Reproduce the lines below exactly, starting at the one containing "[630,149,665,159] roles ->" and stopping at the final line.

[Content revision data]
========================
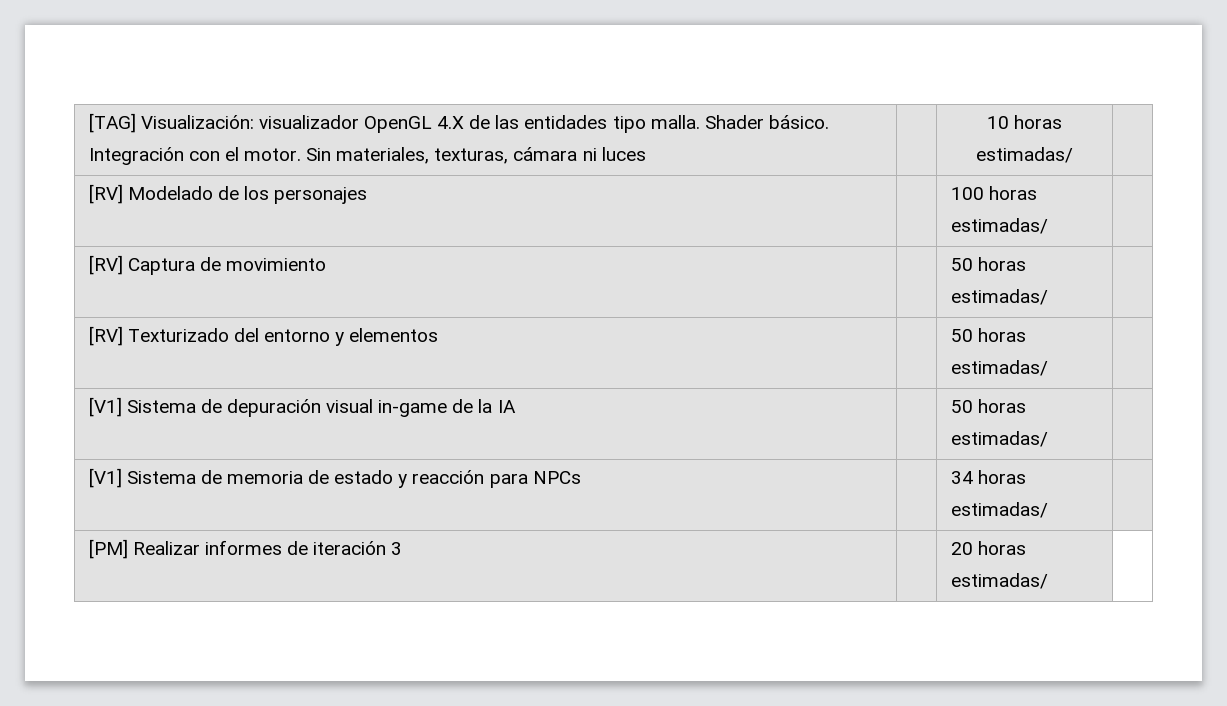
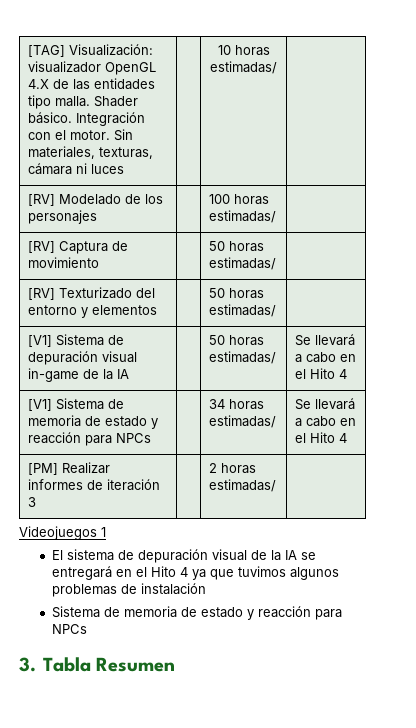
(1048, 439) none -> [294,334,355,346] [294,352,356,363] [294,368,347,379] Se llevará a cabo en el Hito 4
(1048, 510) none -> [294,398,355,410] [294,416,356,427] [294,432,347,443] Se llevará a cabo en el Hito 4
[950,541,1026,555] [950,573,1048,589] 20 horas estimadas/ | -> [208,463,256,474] [208,479,276,492] [19,526,106,540] [51,549,316,563] [51,566,339,580] [51,583,206,597] [51,606,342,620] [51,624,87,634] [19,657,175,672] 2 horas estimadas/ | // Videojuegos 1 // El sistema de depuración visual de la IA se entregará en el Hito 4 ya que tuvimos algunos problemas de instalación // Sistema de memoria de estado y reacción para NPCs // 3. Tabla Resumen

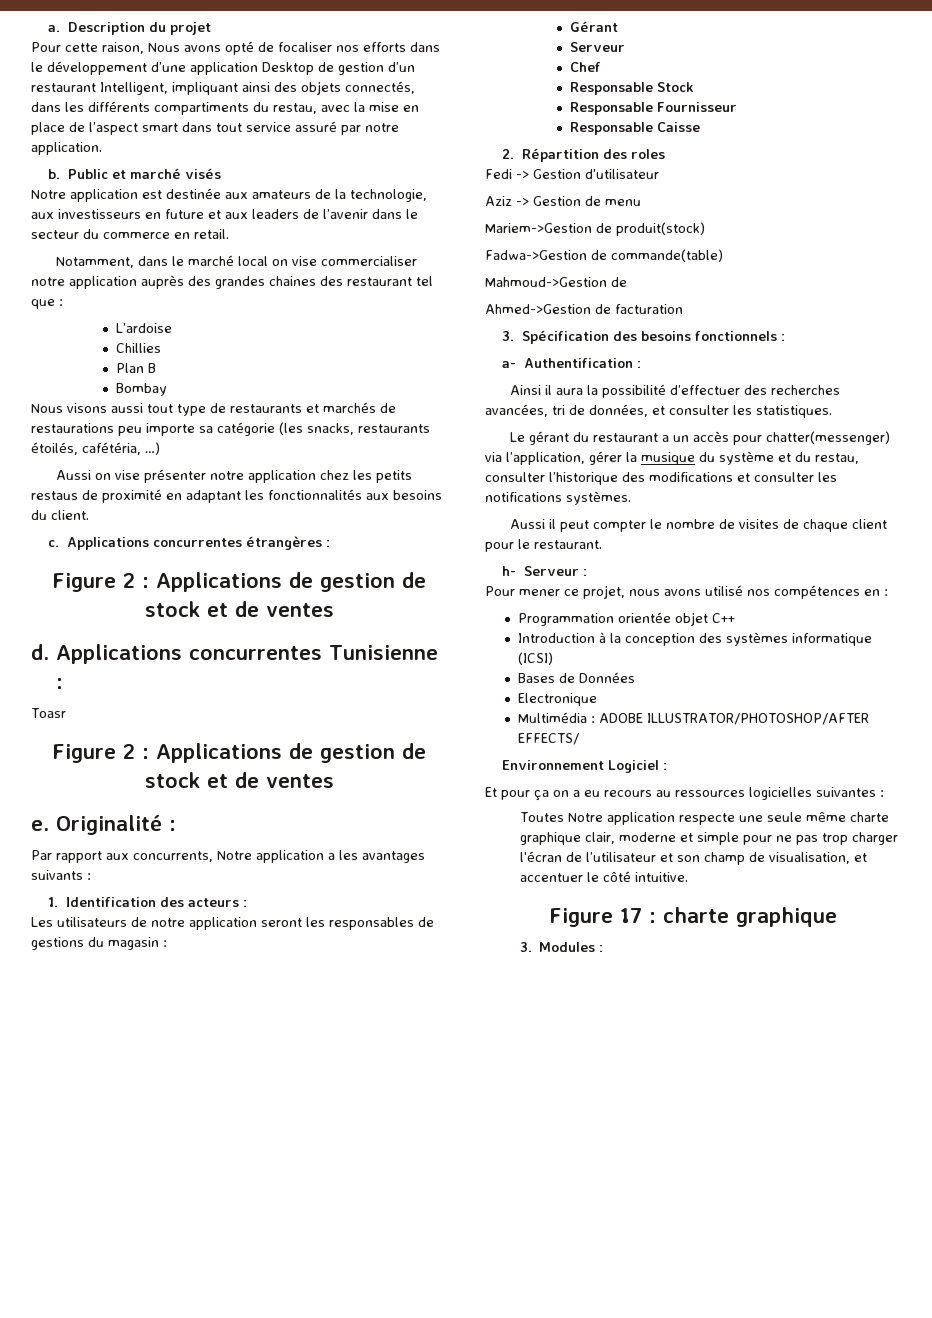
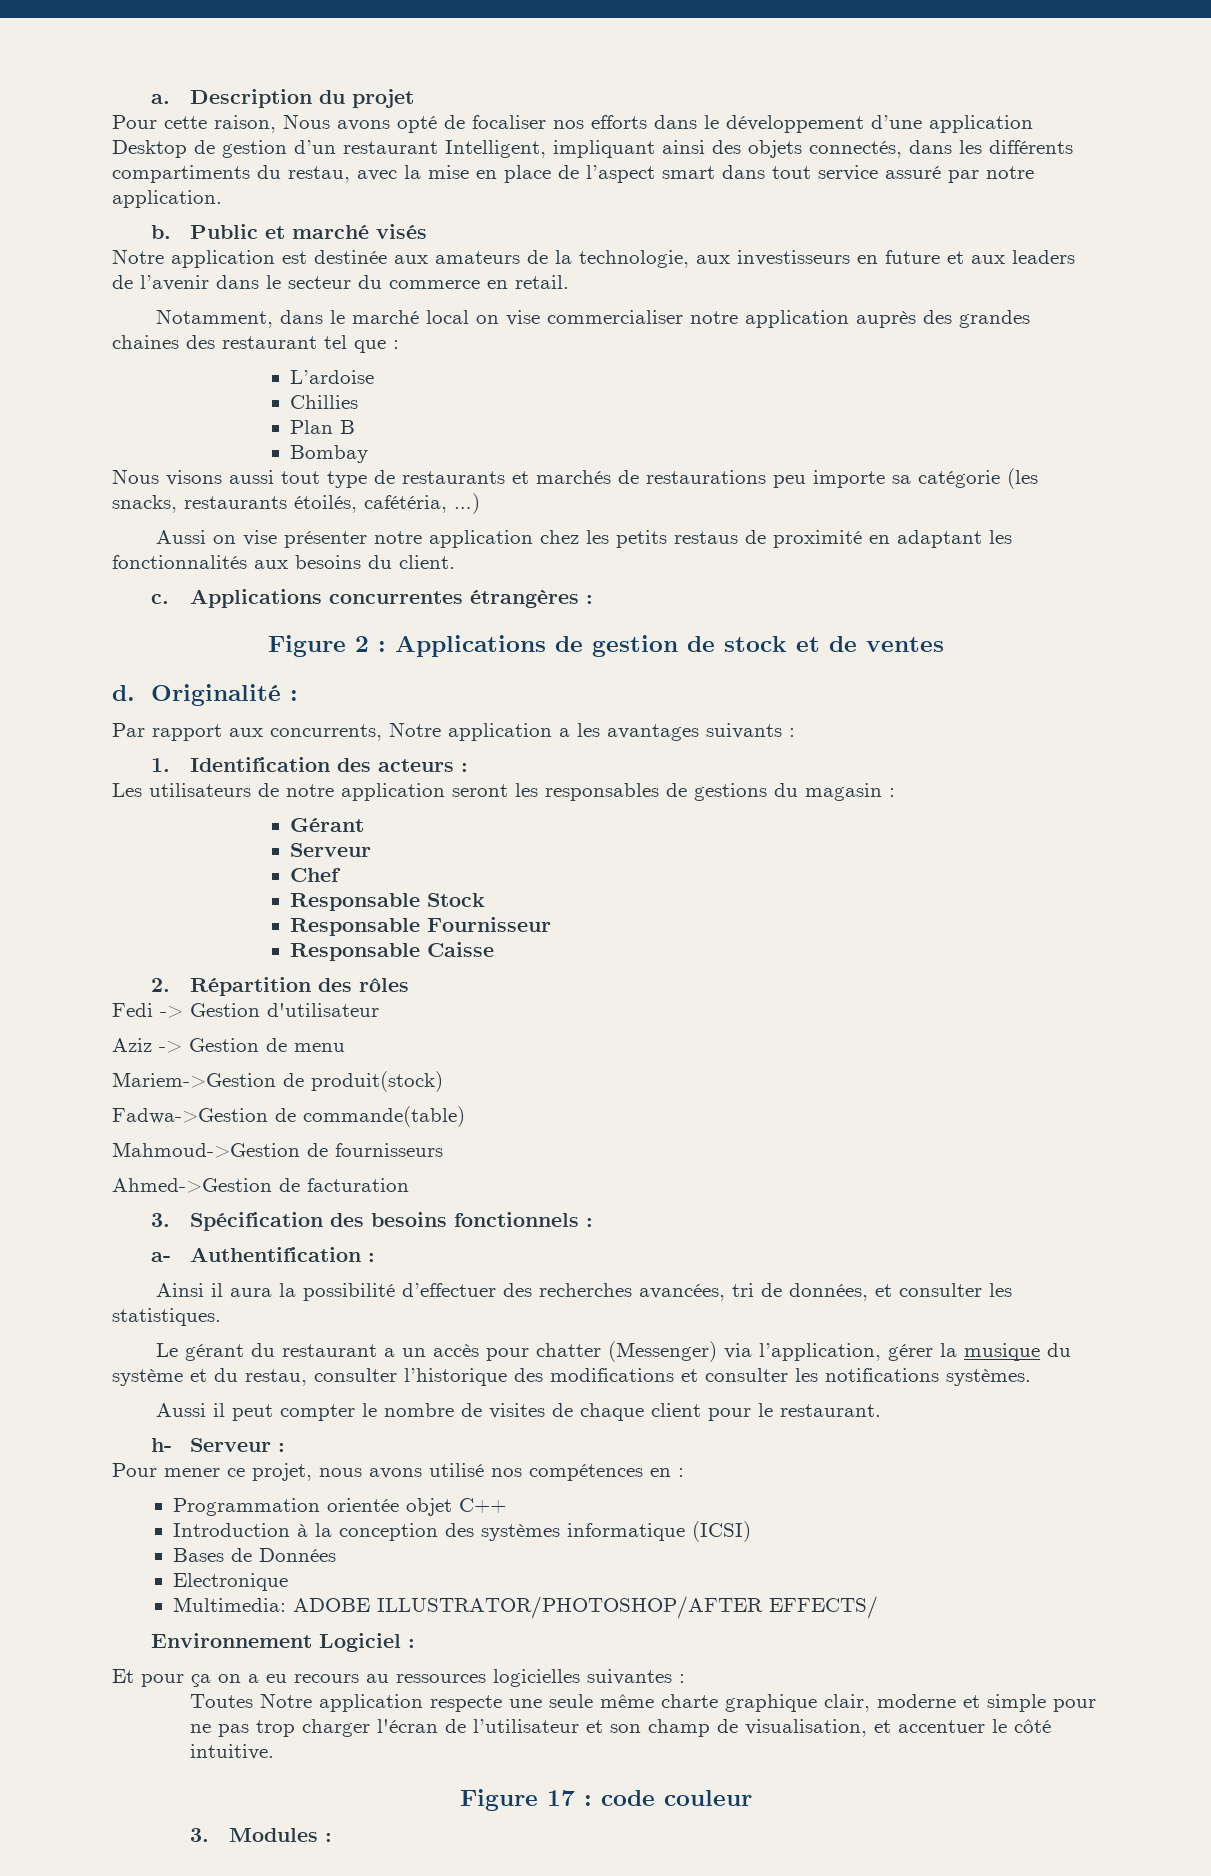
[56,644,439,664] [56,678,64,689] [31,708,66,718] [52,743,426,763] [144,772,334,788] [31,820,49,831] Applications concurrentes Tunisienne : // Toasr // Figure 2 : Applications de gestion de stock et de ventes // e. -> (135, 693) none
[630,149,665,159] roles -> [358,978,409,992] rôles
(627, 282) none -> [335,1143,443,1157] fournisseurs
[766,431,891,445] chatter(messenger) -> [535,1341,717,1362] chatter (Messenger)
[518,712,596,723] Multimédia : -> [173,1597,287,1612] Multimedia:
[663,907,837,927] charte graphique -> [600,1790,752,1806] code couleur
========================
§ **RESPONSE FOR THIS EXERCISE**
[630,149,665,159] roles -> [358,978,409,992] rôles
(627, 282) none -> [335,1143,443,1157] fournisseurs
[766,431,891,445] chatter(messenger) -> [535,1341,717,1362] chatter (Messenger)
[518,712,596,723] Multimédia : -> [173,1597,287,1612] Multimedia:
[663,907,837,927] charte graphique -> [600,1790,752,1806] code couleur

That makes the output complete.